Accès au Point Contact Central facilité en matière de taxe annuelle sur les comptes-titres

Jusqu’ici, l’administration fiscale ne pouvait consulter le PCC que dans le cas d’indices de fraude fiscale existant dans le chef d’un contribuable.
Exception est désormais faite à ce principe pour les contrôleurs compétents en matière de taxe annuelle sur les comptes-titres (en abrégé, la TACT) qui pourront, pour autant qu’ils disposent d’un certain grade (celui de conseiller), accéder aux données relatives aux comptes-titres centralisées au PCC afin de leur permettre de déceler d’éventuels abus en la matière.
Cette mesure s’inscrit dans le contexte de la réinstauration (dans le cadre de la TACT), des mesures anti-abus spécifiques adoptées l’été dernier (lien vers notre article « Réforme fiscale : un premier projet de loi-programme »).

Intégration des données du PCC dans la base de données centralisée du SPF Finances

Il s’agit de la mesure la plus subversive. Alors que comme indiqué, l’administration fiscale ne pouvait consulter le PCC qu’à certaines conditions strictes dans le cadre d’un contrôle effectué à l’égard d’un contribuable déterminé, le PCC devient une base de données automatisée à des fins d’analyse et de recoupement d’informations.
En effet, le législateur a décidé que les données du PCC seraient intégrées dans la « datawarehouse » du SPF Finances, que l’on peut définir comme une base de données centralisée destinée à collecter, intégrer et gérer des informations fiscales et patrimoniales provenant de sources variées.
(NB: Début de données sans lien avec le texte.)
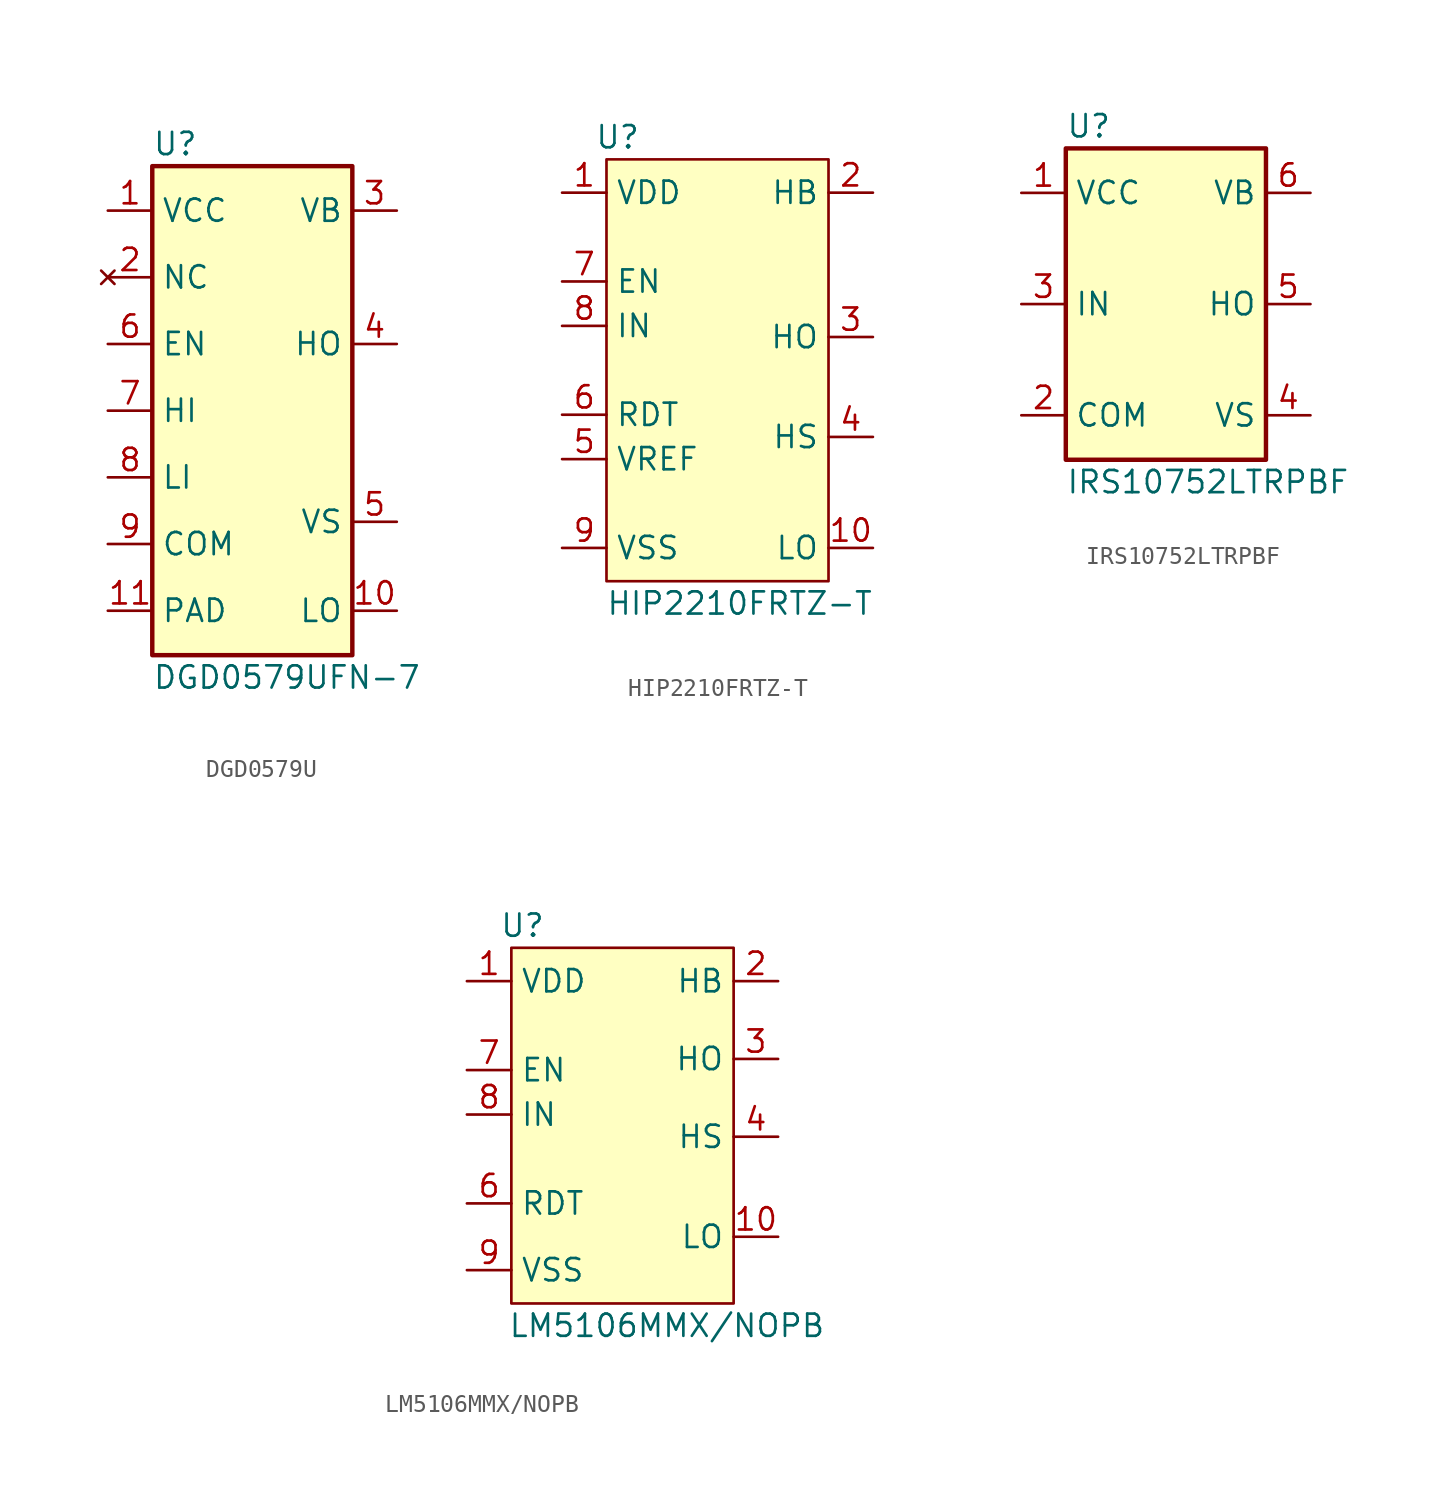
<source format=kicad_sym>
(kicad_symbol_lib
  (version 20220914)
  (generator kicad_symbol_editor)
  (symbol "DGD0579U"
    (property "Reference" "U"
      (at 0 1.27 0)
      (effects (font (size 1.27 1.27)) (justify left)))
    (property "Value" "DGD0579UFN-7"
      (at 0 -29.21 0)
      (effects (font (size 1.27 1.27)) (justify left)))
    (symbol "DGD0579U_0_1"
      (rectangle (start 0 0) (end 11.43 -27.94) (stroke (width 0.254) (type default)) (fill (type background))))
    (symbol "DGD0579U_1_1"
      (pin power_in line (at -2.54 -2.54 0) (length 2.54) (name "VCC" (effects (font (size 1.27 1.27)))) (number "1" (effects (font (size 1.27 1.27)))))
      (pin output line (at 13.97 -25.4 180) (length 2.54) (name "LO" (effects (font (size 1.27 1.27)))) (number "10" (effects (font (size 1.27 1.27)))))
      (pin output line (at -2.54 -25.4 0) (length 2.54) (name "PAD" (effects (font (size 1.27 1.27)))) (number "11" (effects (font (size 1.27 1.27)))))
      (pin no_connect line (at -2.54 -6.35 0) (length 2.54) (name "NC" (effects (font (size 1.27 1.27)))) (number "2" (effects (font (size 1.27 1.27)))))
      (pin power_in line (at 13.97 -2.54 180) (length 2.54) (name "VB" (effects (font (size 1.27 1.27)))) (number "3" (effects (font (size 1.27 1.27)))))
      (pin output line (at 13.97 -10.16 180) (length 2.54) (name "HO" (effects (font (size 1.27 1.27)))) (number "4" (effects (font (size 1.27 1.27)))))
      (pin passive line (at 13.97 -20.32 180) (length 2.54) (name "VS" (effects (font (size 1.27 1.27)))) (number "5" (effects (font (size 1.27 1.27)))))
      (pin input line (at -2.54 -10.16 0) (length 2.54) (name "EN" (effects (font (size 1.27 1.27)))) (number "6" (effects (font (size 1.27 1.27)))))
      (pin input line (at -2.54 -13.97 0) (length 2.54) (name "HI" (effects (font (size 1.27 1.27)))) (number "7" (effects (font (size 1.27 1.27)))))
      (pin input line (at -2.54 -17.78 0) (length 2.54) (name "LI" (effects (font (size 1.27 1.27)))) (number "8" (effects (font (size 1.27 1.27)))))
      (pin power_in line (at -2.54 -21.59 0) (length 2.54) (name "COM" (effects (font (size 1.27 1.27)))) (number "9" (effects (font (size 1.27 1.27)))))))
  (symbol "HIP2210FRTZ-T"
    (property "Reference" "U"
      (at 0.635 1.27 0)
      (effects (font (size 1.27 1.27))))
    (property "Value" "HIP2210FRTZ-T"
      (at 7.62 -25.4 0)
      (effects (font (size 1.27 1.27))))
    (symbol "HIP2210FRTZ-T_1_1"
      (rectangle (start 0 0) (end 12.7 -24.13) (stroke (width 0) (type default)) (fill (type background)))
      (pin power_in line (at -2.54 -1.905 0) (length 2.54) (name "VDD" (effects (font (size 1.27 1.27)))) (number "1" (effects (font (size 1.27 1.27)))))
      (pin output line (at 15.24 -22.225 180) (length 2.54) (name "LO" (effects (font (size 1.27 1.27)))) (number "10" (effects (font (size 1.27 1.27)))))
      (pin power_in line (at 15.24 -1.905 180) (length 2.54) (name "HB" (effects (font (size 1.27 1.27)))) (number "2" (effects (font (size 1.27 1.27)))))
      (pin output line (at 15.24 -10.16 180) (length 2.54) (name "HO" (effects (font (size 1.27 1.27)))) (number "3" (effects (font (size 1.27 1.27)))))
      (pin input line (at 15.24 -15.875 180) (length 2.54) (name "HS" (effects (font (size 1.27 1.27)))) (number "4" (effects (font (size 1.27 1.27)))))
      (pin passive line (at -2.54 -17.145 0) (length 2.54) (name "VREF" (effects (font (size 1.27 1.27)))) (number "5" (effects (font (size 1.27 1.27)))))
      (pin passive line (at -2.54 -14.605 0) (length 2.54) (name "RDT" (effects (font (size 1.27 1.27)))) (number "6" (effects (font (size 1.27 1.27)))))
      (pin input line (at -2.54 -6.985 0) (length 2.54) (name "EN" (effects (font (size 1.27 1.27)))) (number "7" (effects (font (size 1.27 1.27)))))
      (pin input line (at -2.54 -9.525 0) (length 2.54) (name "IN" (effects (font (size 1.27 1.27)))) (number "8" (effects (font (size 1.27 1.27)))))
      (pin power_in line (at -2.54 -22.225 0) (length 2.54) (name "VSS" (effects (font (size 1.27 1.27)))) (number "9" (effects (font (size 1.27 1.27)))))
      (pin power_in line (at -2.54 -22.225 0) (length 2.54) hide (name "VSS" (effects (font (size 1.27 1.27)))) (number "EP" (effects (font (size 1.27 1.27)))))))
  (symbol "IRS10752LTRPBF"
    (property "Reference" "U"
      (at 0 1.27 0)
      (effects (font (size 1.27 1.27)) (justify left)))
    (property "Value" "IRS10752LTRPBF"
      (at 0 -19.05 0)
      (effects (font (size 1.27 1.27)) (justify left)))
    (symbol "IRS10752LTRPBF_0_1"
      (rectangle (start 0 0) (end 11.43 -17.78) (stroke (width 0.254) (type default)) (fill (type background))))
    (symbol "IRS10752LTRPBF_1_1"
      (pin power_in line (at -2.54 -2.54 0) (length 2.54) (name "VCC" (effects (font (size 1.27 1.27)))) (number "1" (effects (font (size 1.27 1.27)))))
      (pin power_in line (at -2.54 -15.24 0) (length 2.54) (name "COM" (effects (font (size 1.27 1.27)))) (number "2" (effects (font (size 1.27 1.27)))))
      (pin input line (at -2.54 -8.89 0) (length 2.54) (name "IN" (effects (font (size 1.27 1.27)))) (number "3" (effects (font (size 1.27 1.27)))))
      (pin passive line (at 13.97 -15.24 180) (length 2.54) (name "VS" (effects (font (size 1.27 1.27)))) (number "4" (effects (font (size 1.27 1.27)))))
      (pin output line (at 13.97 -8.89 180) (length 2.54) (name "HO" (effects (font (size 1.27 1.27)))) (number "5" (effects (font (size 1.27 1.27)))))
      (pin power_in line (at 13.97 -2.54 180) (length 2.54) (name "VB" (effects (font (size 1.27 1.27)))) (number "6" (effects (font (size 1.27 1.27)))))))
  (symbol "LM5106MMX/NOPB"
    (property "Reference" "U"
      (at 0.635 1.27 0)
      (effects (font (size 1.27 1.27))))
    (property "Value" "LM5106MMX/NOPB"
      (at 8.89 -21.59 0)
      (effects (font (size 1.27 1.27))))
    (symbol "LM5106MMX/NOPB_1_1"
      (rectangle (start 0 0) (end 12.7 -20.32) (stroke (width 0) (type default)) (fill (type background)))
      (pin power_in line (at -2.54 -1.905 0) (length 2.54) (name "VDD" (effects (font (size 1.27 1.27)))) (number "1" (effects (font (size 1.27 1.27)))))
      (pin output line (at 15.24 -16.51 180) (length 2.54) (name "LO" (effects (font (size 1.27 1.27)))) (number "10" (effects (font (size 1.27 1.27)))))
      (pin power_in line (at 15.24 -1.905 180) (length 2.54) (name "HB" (effects (font (size 1.27 1.27)))) (number "2" (effects (font (size 1.27 1.27)))))
      (pin output line (at 15.24 -6.35 180) (length 2.54) (name "HO" (effects (font (size 1.27 1.27)))) (number "3" (effects (font (size 1.27 1.27)))))
      (pin input line (at 15.24 -10.795 180) (length 2.54) (name "HS" (effects (font (size 1.27 1.27)))) (number "4" (effects (font (size 1.27 1.27)))))
      (pin output line (at -20.955 -5.715 0) (length 2.54) hide (name "NC" (effects (font (size 1.27 1.27)))) (number "5" (effects (font (size 1.27 1.27)))))
      (pin passive line (at -2.54 -14.605 0) (length 2.54) (name "RDT" (effects (font (size 1.27 1.27)))) (number "6" (effects (font (size 1.27 1.27)))))
      (pin input line (at -2.54 -6.985 0) (length 2.54) (name "EN" (effects (font (size 1.27 1.27)))) (number "7" (effects (font (size 1.27 1.27)))))
      (pin input line (at -2.54 -9.525 0) (length 2.54) (name "IN" (effects (font (size 1.27 1.27)))) (number "8" (effects (font (size 1.27 1.27)))))
      (pin power_in line (at -2.54 -18.415 0) (length 2.54) (name "VSS" (effects (font (size 1.27 1.27)))) (number "9" (effects (font (size 1.27 1.27))))))))
</source>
Le but est d’accroître l’efficacité des analyses de risque et de faciliter la détection de discordances révélatrices de fraude.
Selon le législateur, la proportionnalité serait garantie, notamment grâce à la pseudonymisation des données - technique de traitement des données personnelles qui consiste à remplacer les identifiants directs (nom, e-mail) par des pseudonymes – et un contrôle strict des accès. Seuls certains fonctionnaires spécialement formés et désignés à cette fin, et non l’ensemble des contrôleurs, pourront consulter les données issues du PCC et les traiter à des fins de datamining et de datamatching uniquement. Autrement dit, ces données ne pourront être consultées qu’en vue de découvrir des tendances ou corrélations et de recouper les informations à disposition de l’administration. Le traitement de ces données doit en outre respecter une procédure spécifique.
Il n’en demeure pas moins que cette mesure constitue un nouveau pas vers une transparence sans cesse grandissante à l’égard de l’administration fiscale.